----- Entries

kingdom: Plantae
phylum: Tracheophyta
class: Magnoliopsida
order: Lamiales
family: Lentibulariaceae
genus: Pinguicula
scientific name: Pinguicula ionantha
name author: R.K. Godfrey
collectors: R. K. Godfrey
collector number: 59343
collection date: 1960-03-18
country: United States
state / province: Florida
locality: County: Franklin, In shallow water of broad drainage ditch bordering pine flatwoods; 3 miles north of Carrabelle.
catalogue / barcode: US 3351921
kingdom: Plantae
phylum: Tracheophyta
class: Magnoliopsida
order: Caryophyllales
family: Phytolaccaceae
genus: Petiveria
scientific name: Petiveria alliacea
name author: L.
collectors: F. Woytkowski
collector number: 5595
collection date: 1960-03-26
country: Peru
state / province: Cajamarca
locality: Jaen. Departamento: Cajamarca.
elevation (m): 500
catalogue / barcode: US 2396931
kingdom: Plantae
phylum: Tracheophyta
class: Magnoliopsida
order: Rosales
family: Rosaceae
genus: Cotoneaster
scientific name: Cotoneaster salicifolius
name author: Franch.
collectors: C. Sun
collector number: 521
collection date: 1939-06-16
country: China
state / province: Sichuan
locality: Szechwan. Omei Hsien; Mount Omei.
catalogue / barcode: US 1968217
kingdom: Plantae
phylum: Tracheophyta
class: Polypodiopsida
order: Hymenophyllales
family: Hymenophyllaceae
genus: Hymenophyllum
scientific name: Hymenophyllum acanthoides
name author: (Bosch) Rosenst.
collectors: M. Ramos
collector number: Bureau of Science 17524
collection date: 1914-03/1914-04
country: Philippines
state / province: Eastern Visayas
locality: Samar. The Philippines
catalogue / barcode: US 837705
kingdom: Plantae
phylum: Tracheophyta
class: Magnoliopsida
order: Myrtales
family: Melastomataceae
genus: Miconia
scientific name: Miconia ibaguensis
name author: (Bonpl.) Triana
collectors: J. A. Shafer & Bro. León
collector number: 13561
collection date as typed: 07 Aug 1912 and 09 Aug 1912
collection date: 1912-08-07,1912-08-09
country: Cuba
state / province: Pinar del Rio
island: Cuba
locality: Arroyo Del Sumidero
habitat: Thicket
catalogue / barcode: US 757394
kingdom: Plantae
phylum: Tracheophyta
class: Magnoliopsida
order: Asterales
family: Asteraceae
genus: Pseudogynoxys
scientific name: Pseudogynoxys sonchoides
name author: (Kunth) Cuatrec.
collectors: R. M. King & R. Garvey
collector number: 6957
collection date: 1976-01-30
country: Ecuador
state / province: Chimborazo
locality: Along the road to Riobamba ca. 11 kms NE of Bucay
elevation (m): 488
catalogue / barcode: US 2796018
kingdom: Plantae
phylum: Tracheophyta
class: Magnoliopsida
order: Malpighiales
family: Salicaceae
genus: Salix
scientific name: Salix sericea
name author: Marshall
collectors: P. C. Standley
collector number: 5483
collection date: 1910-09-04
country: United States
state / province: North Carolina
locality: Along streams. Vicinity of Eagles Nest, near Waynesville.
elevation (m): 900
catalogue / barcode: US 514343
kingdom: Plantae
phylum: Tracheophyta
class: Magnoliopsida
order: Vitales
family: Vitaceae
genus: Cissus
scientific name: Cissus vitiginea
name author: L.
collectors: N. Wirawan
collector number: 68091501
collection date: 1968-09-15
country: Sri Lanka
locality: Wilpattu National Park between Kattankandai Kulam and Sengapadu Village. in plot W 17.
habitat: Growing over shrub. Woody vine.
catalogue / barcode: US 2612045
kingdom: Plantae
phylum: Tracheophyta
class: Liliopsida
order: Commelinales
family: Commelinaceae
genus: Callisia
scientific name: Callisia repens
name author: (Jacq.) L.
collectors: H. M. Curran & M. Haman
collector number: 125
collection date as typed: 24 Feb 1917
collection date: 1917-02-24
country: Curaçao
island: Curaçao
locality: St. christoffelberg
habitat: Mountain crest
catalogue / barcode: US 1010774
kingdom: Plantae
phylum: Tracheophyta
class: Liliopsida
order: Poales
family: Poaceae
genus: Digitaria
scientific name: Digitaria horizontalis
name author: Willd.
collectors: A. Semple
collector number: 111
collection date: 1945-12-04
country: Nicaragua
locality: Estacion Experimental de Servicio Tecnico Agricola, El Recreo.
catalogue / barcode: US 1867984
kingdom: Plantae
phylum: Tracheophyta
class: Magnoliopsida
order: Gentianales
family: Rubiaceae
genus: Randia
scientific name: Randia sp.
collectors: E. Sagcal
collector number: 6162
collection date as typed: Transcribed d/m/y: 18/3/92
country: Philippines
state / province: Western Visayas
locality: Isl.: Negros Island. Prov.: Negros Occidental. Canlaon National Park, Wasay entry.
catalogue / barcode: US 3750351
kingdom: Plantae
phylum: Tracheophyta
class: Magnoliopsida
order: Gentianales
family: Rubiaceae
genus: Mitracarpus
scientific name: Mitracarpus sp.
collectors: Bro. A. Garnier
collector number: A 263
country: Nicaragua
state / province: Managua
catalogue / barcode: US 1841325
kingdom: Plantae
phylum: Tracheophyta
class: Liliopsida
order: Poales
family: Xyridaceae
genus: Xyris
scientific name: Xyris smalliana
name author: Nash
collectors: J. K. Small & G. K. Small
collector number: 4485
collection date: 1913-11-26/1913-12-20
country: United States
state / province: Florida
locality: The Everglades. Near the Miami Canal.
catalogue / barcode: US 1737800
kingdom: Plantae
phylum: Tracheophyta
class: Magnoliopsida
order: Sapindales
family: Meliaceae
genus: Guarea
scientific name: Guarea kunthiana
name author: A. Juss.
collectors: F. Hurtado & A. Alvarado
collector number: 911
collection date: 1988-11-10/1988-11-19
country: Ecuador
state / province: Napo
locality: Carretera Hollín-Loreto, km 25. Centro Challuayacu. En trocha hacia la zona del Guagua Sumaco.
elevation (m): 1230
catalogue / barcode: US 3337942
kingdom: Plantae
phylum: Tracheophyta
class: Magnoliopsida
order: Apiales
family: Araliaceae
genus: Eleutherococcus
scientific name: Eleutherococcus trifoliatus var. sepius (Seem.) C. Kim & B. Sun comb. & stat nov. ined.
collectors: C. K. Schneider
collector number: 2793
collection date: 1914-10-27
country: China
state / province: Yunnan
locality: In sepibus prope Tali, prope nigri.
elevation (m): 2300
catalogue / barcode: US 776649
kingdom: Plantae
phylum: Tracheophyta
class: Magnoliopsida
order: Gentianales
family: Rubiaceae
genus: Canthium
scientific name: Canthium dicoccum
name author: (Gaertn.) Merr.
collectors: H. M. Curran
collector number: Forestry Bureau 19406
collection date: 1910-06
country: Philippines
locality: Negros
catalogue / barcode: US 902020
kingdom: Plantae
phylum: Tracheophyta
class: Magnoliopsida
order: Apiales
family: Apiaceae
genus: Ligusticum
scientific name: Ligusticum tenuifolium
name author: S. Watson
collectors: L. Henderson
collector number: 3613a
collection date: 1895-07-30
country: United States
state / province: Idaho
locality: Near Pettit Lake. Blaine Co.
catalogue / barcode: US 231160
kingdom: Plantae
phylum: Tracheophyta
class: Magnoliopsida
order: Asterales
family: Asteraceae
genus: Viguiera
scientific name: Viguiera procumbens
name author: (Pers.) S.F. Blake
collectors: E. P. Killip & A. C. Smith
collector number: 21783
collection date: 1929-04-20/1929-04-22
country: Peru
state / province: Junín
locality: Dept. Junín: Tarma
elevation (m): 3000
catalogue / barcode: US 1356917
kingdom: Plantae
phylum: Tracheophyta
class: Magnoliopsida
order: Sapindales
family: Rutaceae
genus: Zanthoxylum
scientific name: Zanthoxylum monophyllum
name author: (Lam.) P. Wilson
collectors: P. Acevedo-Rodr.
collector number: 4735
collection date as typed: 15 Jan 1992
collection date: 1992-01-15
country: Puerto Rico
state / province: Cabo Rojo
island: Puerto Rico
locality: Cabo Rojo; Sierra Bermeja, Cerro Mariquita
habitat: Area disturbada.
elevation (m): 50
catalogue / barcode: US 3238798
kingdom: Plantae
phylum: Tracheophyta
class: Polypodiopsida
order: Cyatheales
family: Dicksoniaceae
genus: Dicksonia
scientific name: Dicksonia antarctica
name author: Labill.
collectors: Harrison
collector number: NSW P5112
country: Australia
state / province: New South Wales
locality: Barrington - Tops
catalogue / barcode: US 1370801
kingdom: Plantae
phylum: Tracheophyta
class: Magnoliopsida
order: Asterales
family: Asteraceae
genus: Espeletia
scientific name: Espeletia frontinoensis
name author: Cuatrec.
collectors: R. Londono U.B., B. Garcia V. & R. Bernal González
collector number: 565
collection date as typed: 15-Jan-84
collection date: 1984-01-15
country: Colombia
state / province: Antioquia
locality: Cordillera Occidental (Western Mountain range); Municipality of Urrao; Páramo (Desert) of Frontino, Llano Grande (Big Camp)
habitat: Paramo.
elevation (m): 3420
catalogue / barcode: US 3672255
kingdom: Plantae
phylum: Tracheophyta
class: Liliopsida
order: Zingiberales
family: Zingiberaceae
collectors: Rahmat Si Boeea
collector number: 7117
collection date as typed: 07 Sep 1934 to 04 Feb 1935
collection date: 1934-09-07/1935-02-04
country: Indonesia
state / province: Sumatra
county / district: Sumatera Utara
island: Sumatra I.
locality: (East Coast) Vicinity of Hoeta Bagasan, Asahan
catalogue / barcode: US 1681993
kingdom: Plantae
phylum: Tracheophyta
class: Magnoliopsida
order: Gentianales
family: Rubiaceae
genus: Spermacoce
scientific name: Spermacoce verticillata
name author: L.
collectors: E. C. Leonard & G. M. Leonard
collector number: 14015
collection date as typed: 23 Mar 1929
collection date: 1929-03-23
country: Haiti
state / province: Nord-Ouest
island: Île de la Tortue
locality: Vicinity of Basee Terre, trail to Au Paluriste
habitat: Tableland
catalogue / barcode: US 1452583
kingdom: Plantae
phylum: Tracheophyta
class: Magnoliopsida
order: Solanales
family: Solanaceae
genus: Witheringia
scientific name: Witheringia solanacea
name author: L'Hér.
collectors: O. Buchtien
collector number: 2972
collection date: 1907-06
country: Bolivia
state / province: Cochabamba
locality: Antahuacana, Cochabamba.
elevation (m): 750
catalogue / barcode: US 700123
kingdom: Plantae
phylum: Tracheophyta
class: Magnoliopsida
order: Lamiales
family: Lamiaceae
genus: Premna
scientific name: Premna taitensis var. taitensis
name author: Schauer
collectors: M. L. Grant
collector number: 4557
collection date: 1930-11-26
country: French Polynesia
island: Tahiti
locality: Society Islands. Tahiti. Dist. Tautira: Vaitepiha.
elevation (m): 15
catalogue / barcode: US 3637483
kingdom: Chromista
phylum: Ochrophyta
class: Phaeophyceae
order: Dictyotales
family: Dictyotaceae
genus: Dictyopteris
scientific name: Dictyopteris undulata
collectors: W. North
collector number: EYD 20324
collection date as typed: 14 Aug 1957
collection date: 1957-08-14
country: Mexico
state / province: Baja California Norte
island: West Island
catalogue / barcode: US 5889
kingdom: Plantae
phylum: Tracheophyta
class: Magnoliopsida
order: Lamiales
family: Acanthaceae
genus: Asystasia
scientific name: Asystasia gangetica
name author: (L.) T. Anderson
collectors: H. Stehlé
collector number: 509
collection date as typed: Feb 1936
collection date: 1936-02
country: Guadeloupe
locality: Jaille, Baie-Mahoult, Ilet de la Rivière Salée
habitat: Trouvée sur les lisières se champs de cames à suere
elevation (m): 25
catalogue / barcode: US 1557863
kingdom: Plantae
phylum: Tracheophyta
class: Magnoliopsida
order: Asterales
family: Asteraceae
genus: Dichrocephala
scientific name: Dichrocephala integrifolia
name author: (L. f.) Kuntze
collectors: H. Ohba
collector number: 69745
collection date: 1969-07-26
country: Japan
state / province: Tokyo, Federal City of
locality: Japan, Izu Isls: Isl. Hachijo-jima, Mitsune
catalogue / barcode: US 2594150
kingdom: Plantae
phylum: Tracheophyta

----------

● Given problem:
Output the data as a numbered list, with blank lines omitted, from the very first line through the line that contains "elevation (m): 500", with both ends included.

● Task response:
1. kingdom: Plantae
2. phylum: Tracheophyta
3. class: Magnoliopsida
4. order: Lamiales
5. family: Lentibulariaceae
6. genus: Pinguicula
7. scientific name: Pinguicula ionantha
8. name author: R.K. Godfrey
9. collectors: R. K. Godfrey
10. collector number: 59343
11. collection date: 1960-03-18
12. country: United States
13. state / province: Florida
14. locality: County: Franklin, In shallow water of broad drainage ditch bordering pine flatwoods; 3 miles north of Carrabelle.
15. catalogue / barcode: US 3351921
16. kingdom: Plantae
17. phylum: Tracheophyta
18. class: Magnoliopsida
19. order: Caryophyllales
20. family: Phytolaccaceae
21. genus: Petiveria
22. scientific name: Petiveria alliacea
23. name author: L.
24. collectors: F. Woytkowski
25. collector number: 5595
26. collection date: 1960-03-26
27. country: Peru
28. state / province: Cajamarca
29. locality: Jaen. Departamento: Cajamarca.
30. elevation (m): 500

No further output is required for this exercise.